Allons, inutile de faire semblant de ne pas se souvenir.

Ou plutôt, laissez-moi vous rafraîchir la mémoire : on a commencé à jouer avec le feu dès le milieu du XIXème siècle, avec l’essor industriel et l’usage immodéré du charbon. Puis du pétrole, avec (entre autres) l’essor de la voiture individuelle (merci, Ford !).

Pendant un bon siècle, rares furent les scientifiques à se préoccuper du rôle de l’excès éventuel du CO2 et autres GES (gaz à effet de serre).

À la fin des années soixante, c’étaient les injustices sociales, la critique du mode de vie (métro-boulot-dodo) et la pollution qui étaient montrées du doigt.

L’un des premiers à soulever publiquement le problème du réchauffement, à la télé, en 1979, fut… le volcanologue Haroun Tazieff (vite remis à sa place par plusieurs contradicteurs, dont le commandant Cousteau !)

Dix ans auparavant, les membre du Club de Rome (un groupe de réflexion réunissant des scientifiques, des économistes et des industriels de 52 pays – une sorte de G20 avant l’heure… ) commandaient à un certain Dennis Meadows un rapport concernant le futur de notre planète.

Cet ouvrage, le fameux Rapport Meadows ( rédigé à plusieurs, notamment des gens du M.I.T., le Massachusets Institute of Technology) fut publié en 1972.

Ce dernier évoquait clairement les limites de la croissance – et la nécessité de parvenir à une… croissance zéro !

Ce que pointait ce fameux Rapport Meadows ? (je cite Wikipedia) :

  • l’accélération de l’industrialisation

  • la croissance de la population mondiale*

  • la persistance de la malnutrition mondiale

  • l’épuisement des ressources naturelles non renouvelables

  • la dégradation de l’environnement (les dégâts de la pollution)
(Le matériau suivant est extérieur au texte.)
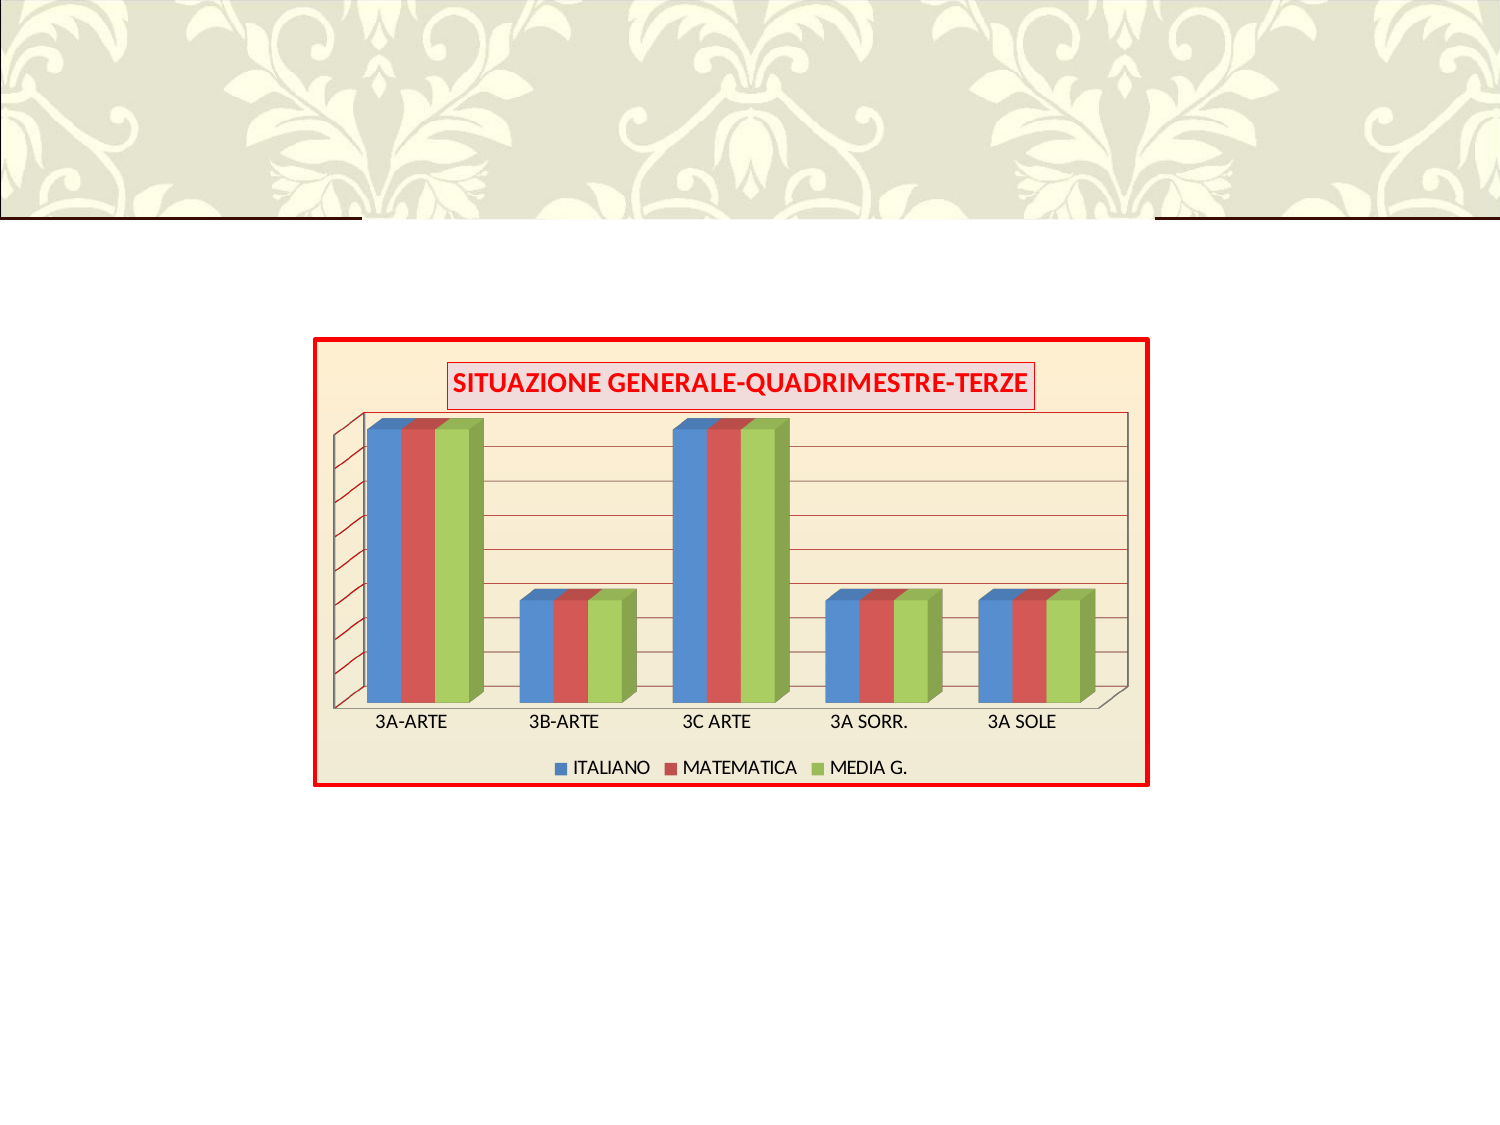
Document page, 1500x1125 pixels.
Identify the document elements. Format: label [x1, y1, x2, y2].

chart [312, 337, 1151, 788]
picture [0, 0, 1500, 219]
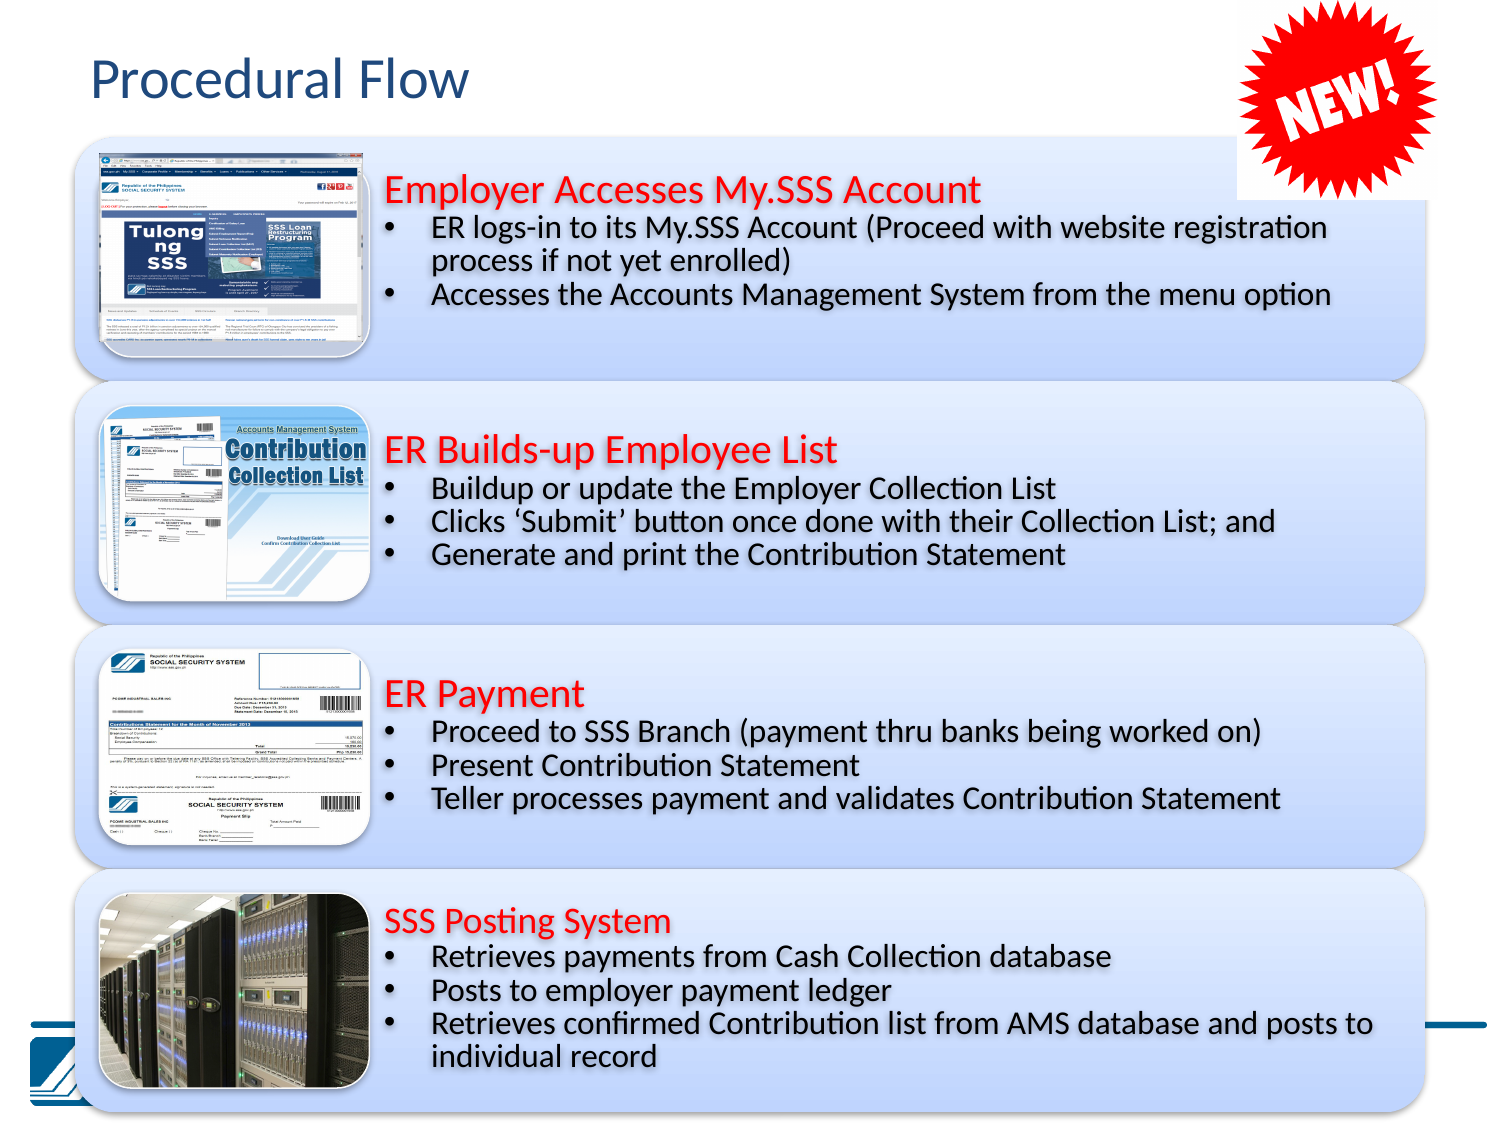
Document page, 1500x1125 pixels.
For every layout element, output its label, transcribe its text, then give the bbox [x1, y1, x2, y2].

title Procedural Flow [74, 24, 1232, 126]
picture [99, 152, 363, 342]
picture [30, 1069, 74, 1094]
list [74, 137, 1426, 1113]
picture [1237, 0, 1438, 200]
picture [30, 1048, 74, 1090]
picture [30, 1092, 74, 1099]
Les conclusions du rapport annoncent un futur inquiétant pour l’humanité.

Bref, nous étions prévenus.

Confidentiel, le Rapport Meadows ? Pas vraiment : 12 millions d’exemplaires vendus, traduits dans 37 langues. Petit rappel :

  • en 1670, nous étions environ 500 millions sur Terre.

  • en 1970, 5 milliards

  • en 2020, nous sommes 7,7 milliards

  • en 2050, nous serons sans doute 9,7 milliards

  • en 2100, autour de 11 milliards.

Depuis cinquante ans, des voix (écologistes) s’élèvent pour tenter d’expliquer que la croissance ne peut pas être infinie dans un monde fini.

Mais les Terriens sont devenus asservis (et accro) au dieu Économie.
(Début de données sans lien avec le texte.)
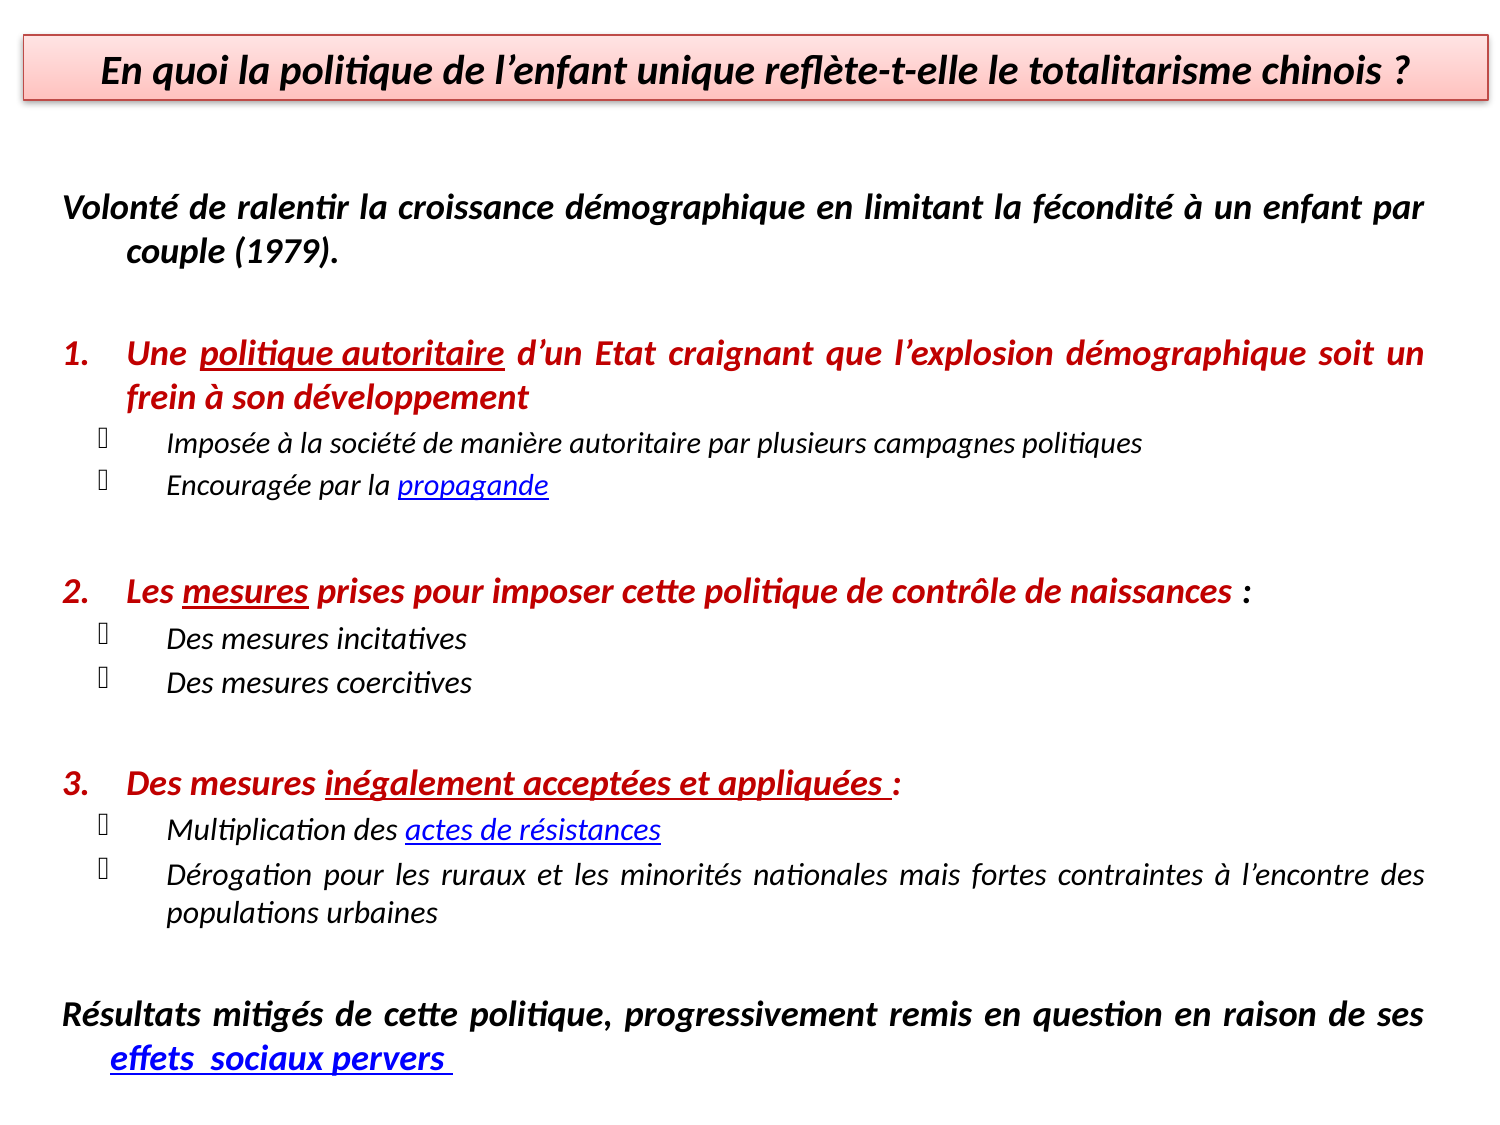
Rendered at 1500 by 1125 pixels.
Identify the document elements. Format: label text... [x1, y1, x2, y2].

list Volonté de ralentir la croissance démographique en limitant la fécondité à un enfant par couple (1979). Une politique autoritaire d’un Etat craignant que l’explosion démographique soit un frein à son développement Imposée à la société de manière autoritaire par plusieurs campagnes politiques Encouragée par la propagande Les mesures prises pour imposer cette politique de contrôle de naissances : Des mesures incitatives Des mesures coercitives Des mesures inégalement acceptées et appliquées : Multiplication des actes de résistances Dérogation pour les ruraux et les minorités nationales mais fortes contraintes à l’encontre des populations urbaines Résultats mitigés de cette politique, progressivement remis en question en raison de ses effets sociaux pervers [46, 175, 1442, 1090]
text_box En quoi la politique de l’enfant unique reflète-t-elle le totalitarisme chinois ? [23, 34, 1489, 101]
Du coup, la planète réagit : l’excès (annoncé) de l’industrialisation, le pillage (conscient, organisé) des ressources naturelles, la combustion du charbon et du pétrole entraînant la montée des températures, la disparition des espèces et la raréfaction (voire la fin) d’un grand nombre de denrées précieuses – l’eau ?
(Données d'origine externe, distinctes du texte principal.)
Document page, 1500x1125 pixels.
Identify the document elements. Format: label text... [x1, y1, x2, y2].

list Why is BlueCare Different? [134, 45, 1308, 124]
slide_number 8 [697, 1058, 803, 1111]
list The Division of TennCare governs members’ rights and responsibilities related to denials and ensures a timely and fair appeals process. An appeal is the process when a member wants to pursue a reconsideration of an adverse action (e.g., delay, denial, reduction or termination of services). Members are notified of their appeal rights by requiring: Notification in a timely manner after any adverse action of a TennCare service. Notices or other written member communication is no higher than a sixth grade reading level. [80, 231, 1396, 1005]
Ce n’est qu’un début, renseignez-vous.

Mais non : on préfère fermer les yeux, regarder ailleurs, comme disait feu Jacques Chirac qui euh… a également regardé ailleurs après sa brève prophétie !

Tandis que les riches s’enrichissent et (que) les pauvres font des enfants (Rapport Meadows dixit), nous continuons comme avant. Plus préoccupés par notre pouvoir d’achat que par la situation que nous laissons à nos descendants.

Le premier grand lanceur d’alerte fut René Dumont, l’auteur de L’utopie ou la mort (1973). Las ! Aux élections de 1974, il a obtenu… 1,32% des voix.

En novembre 2017, 15 364 scientifiques de tous les pays du globe lancent un appel désespéré : cet appel des 15 000, vous en avez entendu parler ?

Tapez donc appel des 15 000 sur votre moteur de recherche, c’est si compliqué ?

Aujourd’hui, quand Greta Thunberg supplie les dirigeants de la planète à écouter le SOS des scientifiques, tous les économistes (dont les médias relaient les réactions indignées !) ricanent et lui conseillent de retourner à l’école.

Refuser de savoir, de comprendre que nous scions la branche sur laquelle nous sommes assis, refuser de réagir pour exiger que les autorités compétentes prennent des mesures contraignantes, c’est devenir complice d’un crime contre l’humanité : nous participons à un suicide programmé.